Preventing Antibiotic Resistance by Improving UA Collection - Russell Regional Hospital
The hospital discovered, during infection prevention audits, an increase in urinalyses (UAs) that were coming back with contaminated results. Through education, training, and supply placement, the hospital saw significant decreases in contaminated UAs and unwarranted urinary tract infection diagnoses.
 

Reducing and Preventing Infections through Antimicrobial Stewardship - Logan County Health Services
The Antimicrobial Stewardship (AS) team at Logan County Health Services initiated and expanded a comprehensive AS program to both reduce and prevent infections throughout the facility.

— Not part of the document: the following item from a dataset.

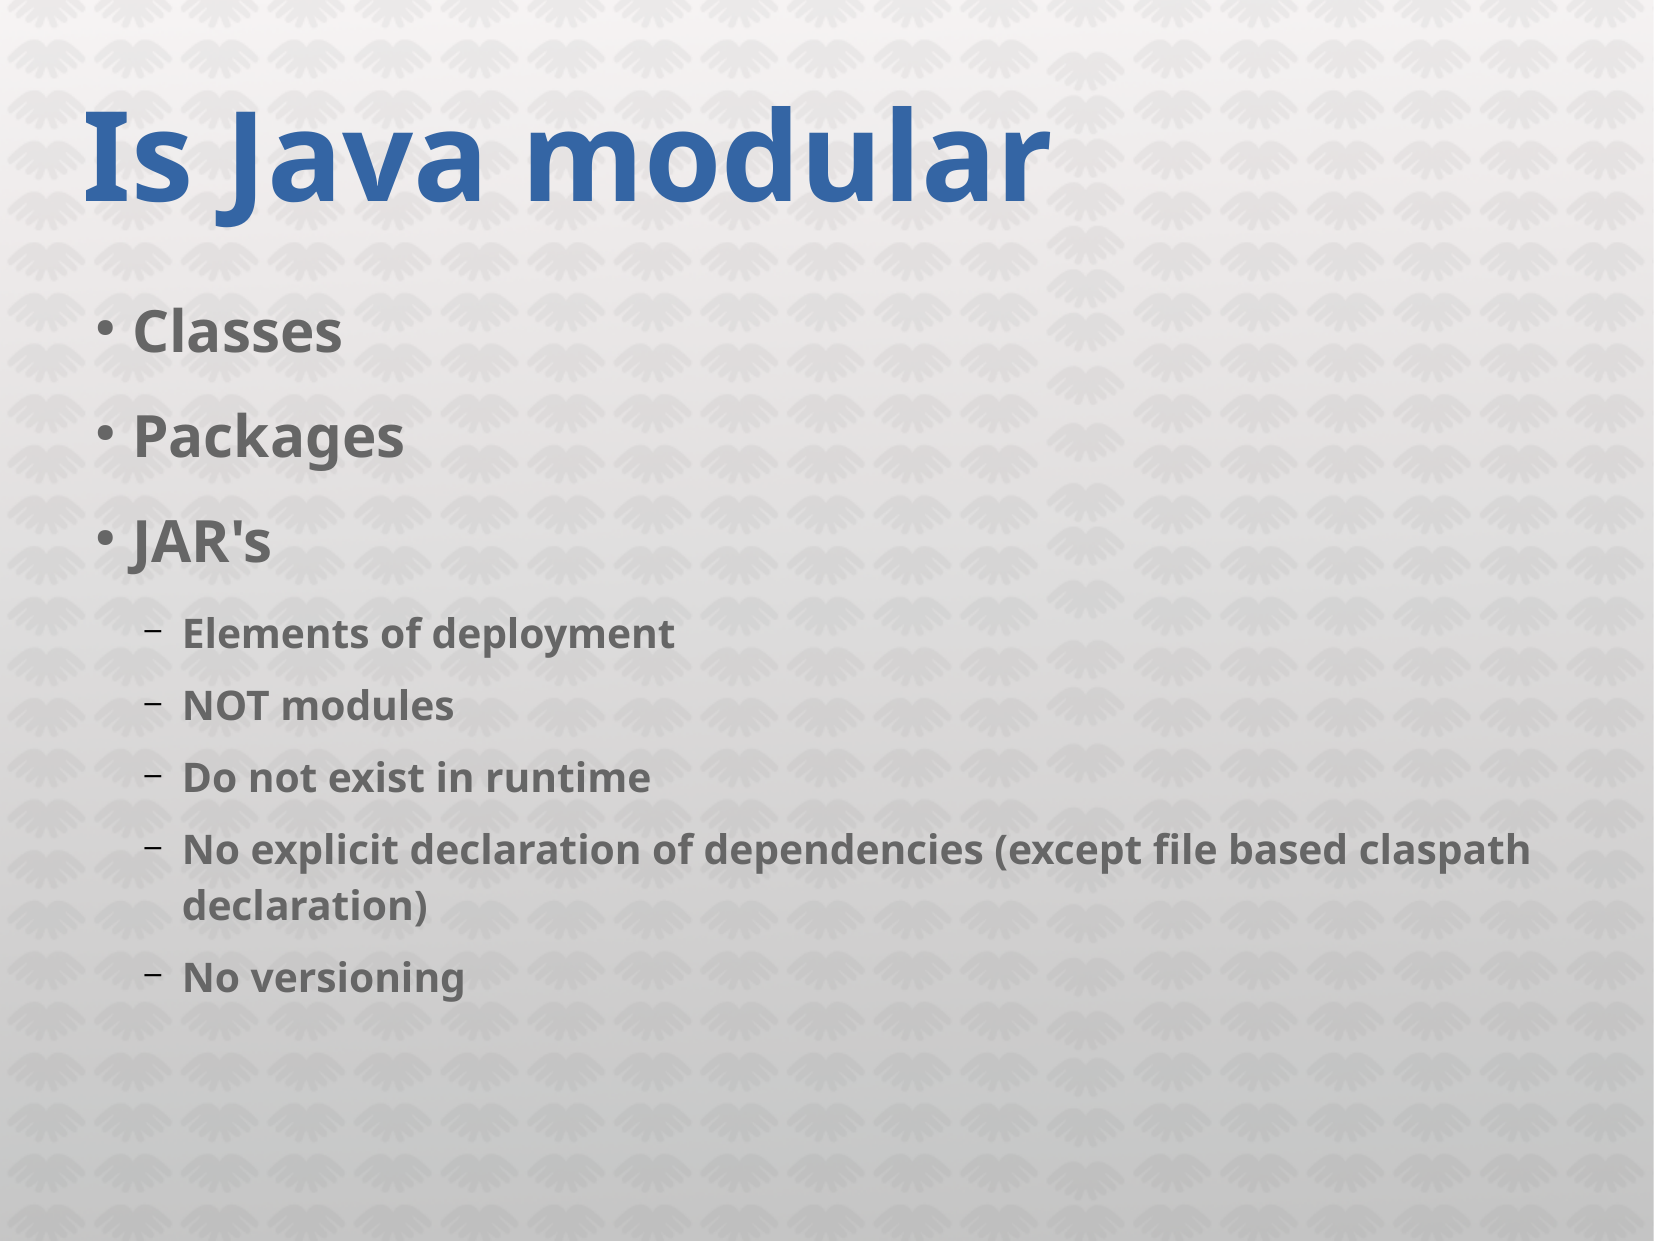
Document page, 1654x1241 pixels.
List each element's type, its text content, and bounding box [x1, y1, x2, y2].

title Is Java modular [82, 49, 1571, 257]
picture [0, 0, 1654, 1241]
list Classes Packages JAR's Elements of deployment NOT modules Do not exist in runtime No explicit declaration of dependencies (except file based claspath declaration) No versioning [82, 290, 1538, 1010]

At the initiation of the project, only 45% of expected cultures were obtained prior to initiation of antimicrobial therapy. Following nursing and provider education and buy-in, expected cultures have exceeded the goal of 90%.
 

Quality Programs and Initiatives - Decatur Health
Decatur Health identified and implemented Severe Sepsis and Septic Shock, Falls Complete Reduction, Community Collaboration and Integration, Patient and Family Engagement, and the Antibiotic Stewardship program. All projects saw improvements and growth.